Compute how many lines in the data below hold the word "Grove", then report that number with nothing else.
---------- Extracted records ----------
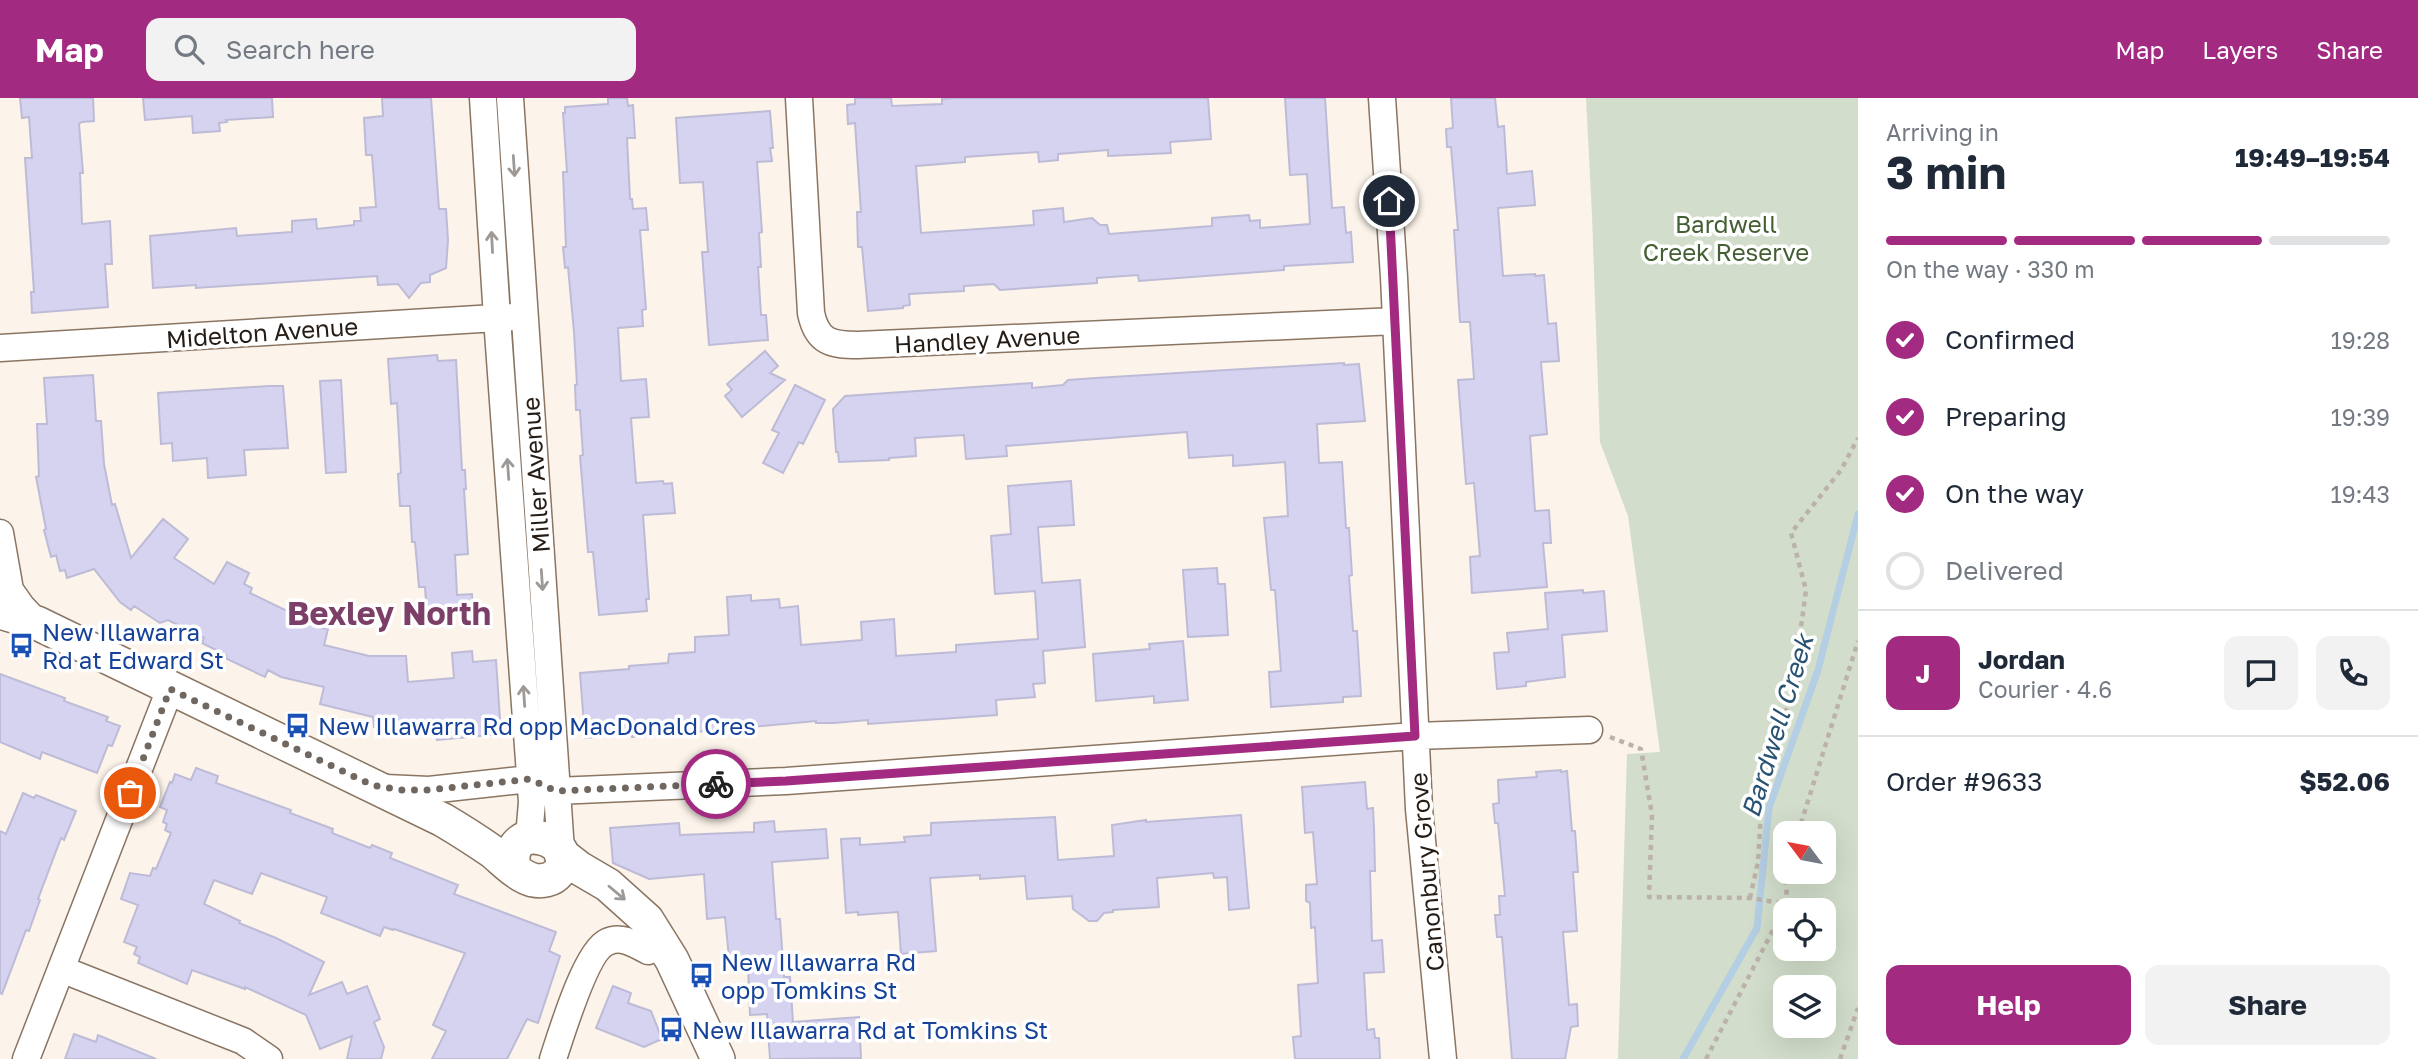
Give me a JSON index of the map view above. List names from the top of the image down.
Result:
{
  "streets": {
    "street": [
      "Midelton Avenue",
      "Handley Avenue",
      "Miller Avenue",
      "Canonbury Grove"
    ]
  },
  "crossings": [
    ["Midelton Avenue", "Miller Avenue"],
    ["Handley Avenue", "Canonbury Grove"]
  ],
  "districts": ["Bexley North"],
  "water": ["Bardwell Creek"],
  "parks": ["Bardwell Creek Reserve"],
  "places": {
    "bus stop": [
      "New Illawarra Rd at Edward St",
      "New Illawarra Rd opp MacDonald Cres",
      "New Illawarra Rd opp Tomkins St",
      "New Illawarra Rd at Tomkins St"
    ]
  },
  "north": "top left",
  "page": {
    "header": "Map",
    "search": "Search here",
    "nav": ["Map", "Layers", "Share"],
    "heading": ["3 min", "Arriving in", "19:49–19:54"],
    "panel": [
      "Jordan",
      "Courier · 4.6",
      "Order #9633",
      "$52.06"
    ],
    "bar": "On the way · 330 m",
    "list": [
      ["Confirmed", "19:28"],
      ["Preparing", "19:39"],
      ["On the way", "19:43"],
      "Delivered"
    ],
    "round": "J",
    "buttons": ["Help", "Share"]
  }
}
----------
Your response – 2